ENTRE MACONDO Y VALCHETA


Por Jorge Castañeda (*)




Macondo “una aldea de veinte casas de barro y cañabrava construidas a la orilla de un río de aguas diáfanas que se precipitaban por un lecho de piedras pulidas, blancas y enormes como huevos prehistóricos”.
Valcheta, un pueblo asentando sus reales a la vera del arroyo homónimo cuyo remoto curso atisbaron los ojos asombrados de los primeros exploradores describiendo la pureza de sus aguas y la feracidad de sus pastos y en cuyos parajes aledaños los huevos de tiranosaurios rigen su duermevela entre nidadas y cascarones.
Macondo donde Melquíades “fue de casa en casa arrastrando don lingotes metálicos, y todo el mundo se espantó al ver que los calderos, las pailas, las tenazas y los anafes se caían de su sitio, y las maderas crujían por la desesperación de los clavos y los tornillos tratando de desenclavarse, y aún los objetos perdidos desde hacía mucho tiempo aparecían por donde más se los había buscado, y se arrastraban en desbandada turbulenta detrás de los fierros mágicos”.
====
- _Tarea escrita A_
Reescribe todo lo que va desde "Valcheta, un pueblo" hasta "nidadas y cascarones." en el texto sobre Macondo y Valcheta, poniendo "dinosaurios" en lugar de "tiranosaurios".
- _Tarea escrita B_
Prolonga el texto sobre Macondo y Valcheta a partir del punto en que se detiene.
Las entradas provienen de una fuente distinta.
====
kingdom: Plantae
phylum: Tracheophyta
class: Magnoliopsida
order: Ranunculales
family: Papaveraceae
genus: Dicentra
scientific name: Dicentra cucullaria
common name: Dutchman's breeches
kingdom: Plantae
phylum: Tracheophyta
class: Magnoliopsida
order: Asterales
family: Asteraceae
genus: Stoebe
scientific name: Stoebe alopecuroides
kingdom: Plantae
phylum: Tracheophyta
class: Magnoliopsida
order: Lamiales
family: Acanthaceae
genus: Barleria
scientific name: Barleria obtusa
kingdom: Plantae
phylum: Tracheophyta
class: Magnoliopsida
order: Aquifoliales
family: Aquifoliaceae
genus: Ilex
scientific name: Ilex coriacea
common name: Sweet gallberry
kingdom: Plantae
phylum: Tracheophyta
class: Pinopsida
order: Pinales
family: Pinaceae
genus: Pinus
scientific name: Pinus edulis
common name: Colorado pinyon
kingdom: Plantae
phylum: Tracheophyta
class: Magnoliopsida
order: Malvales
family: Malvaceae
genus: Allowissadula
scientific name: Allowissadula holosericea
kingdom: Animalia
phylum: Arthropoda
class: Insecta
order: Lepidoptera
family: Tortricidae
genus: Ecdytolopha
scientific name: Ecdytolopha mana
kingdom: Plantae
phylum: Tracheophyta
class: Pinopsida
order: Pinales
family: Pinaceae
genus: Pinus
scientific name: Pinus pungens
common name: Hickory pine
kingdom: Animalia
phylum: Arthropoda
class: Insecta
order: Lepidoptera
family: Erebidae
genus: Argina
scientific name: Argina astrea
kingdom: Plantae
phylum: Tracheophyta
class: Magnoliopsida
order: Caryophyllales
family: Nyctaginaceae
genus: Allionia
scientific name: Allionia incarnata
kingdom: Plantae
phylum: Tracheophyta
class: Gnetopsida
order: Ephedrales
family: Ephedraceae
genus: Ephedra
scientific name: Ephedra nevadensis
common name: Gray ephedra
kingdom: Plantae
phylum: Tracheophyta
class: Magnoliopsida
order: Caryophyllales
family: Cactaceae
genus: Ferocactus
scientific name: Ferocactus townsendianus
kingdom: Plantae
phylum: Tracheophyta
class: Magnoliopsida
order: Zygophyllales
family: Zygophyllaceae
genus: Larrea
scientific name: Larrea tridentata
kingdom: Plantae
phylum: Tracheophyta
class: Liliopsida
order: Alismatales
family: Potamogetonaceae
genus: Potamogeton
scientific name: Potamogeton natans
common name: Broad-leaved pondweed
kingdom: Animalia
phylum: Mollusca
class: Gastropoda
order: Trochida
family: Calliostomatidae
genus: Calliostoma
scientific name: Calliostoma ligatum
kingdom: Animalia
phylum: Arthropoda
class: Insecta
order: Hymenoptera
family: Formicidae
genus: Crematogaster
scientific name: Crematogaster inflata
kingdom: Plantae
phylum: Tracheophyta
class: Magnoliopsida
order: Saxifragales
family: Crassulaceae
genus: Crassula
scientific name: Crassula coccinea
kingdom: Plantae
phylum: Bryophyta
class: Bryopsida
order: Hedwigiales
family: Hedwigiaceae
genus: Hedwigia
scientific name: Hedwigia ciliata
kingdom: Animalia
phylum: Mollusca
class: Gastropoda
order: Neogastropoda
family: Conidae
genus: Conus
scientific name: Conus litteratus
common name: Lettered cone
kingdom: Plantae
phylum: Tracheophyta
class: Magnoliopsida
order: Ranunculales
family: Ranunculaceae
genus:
====
- _Respuesta A_
Valcheta, un pueblo asentando sus reales a la vera del arroyo homónimo cuyo remoto curso atisbaron los ojos asombrados de los primeros exploradores describiendo la pureza de sus aguas y la feracidad de sus pastos y en cuyos parajes aledaños los huevos de dinosaurios rigen su duermevela entre nidadas y cascarones.

- _Respuesta B_
Valcheta, donde las mojarras desnudas son una especie única en el mundo porque están desprovistas de escamas y escudriñan desde hace más de cien años de soledad las nacientes del arroyo mesetario, donde el brazo frío y el brazo caliente se unen en “La Horqueta”, confluencia y derrotero que busca su destino de arena y sal en el gran bajo del Gualicho.
Macondo cuyas casas “se llenaron de turpiales, canarios, azulejos y petirrojos” y donde “el concierto de tantos pájaros distintos llegó a ser tan aturdidor que Ursula se tapó los oídos con cera de abejas para no perder el sentido de la realidad” y cuando “los gitanos encontraron aquella aldea perdida en el sopor de la ciénaga confesaron que se habían orientado por el canto de los pájaros”.
Valcheta donde las loradas parten inquietas y bulliciosas todas las santas mañanas desde los árboles de las riberas inquietando a propios y forasteros pero en especial orientando a los arrutados con alada y móvil precisión  de brújula con forma de bandada.
Macondo donde “las mariposas amarillas precedían las apariciones de Mauricio Babilonia” y aún “alguna vez las había sentido revoloteando sobre su cabeza en la penumbra del cine”.
Valcheta, donde un árabe de los mal llamados turcos hubo pintado las gallinas de verde, rojo furioso, amarillo o fucsia para que nadie se imaginara que eran hurtadas por la noche de los gallineros más desaprensivos y para que ningún vecino las reconociera como propias.
Macondo, donde “el primero de la estirpe está amarrado a un árbol y al último se lo están comiendo las hormigas” y donde “un pavoroso remolino de polvo y escombros centrifugado por la cólera del huracán bíblico” dejó su huella implacable.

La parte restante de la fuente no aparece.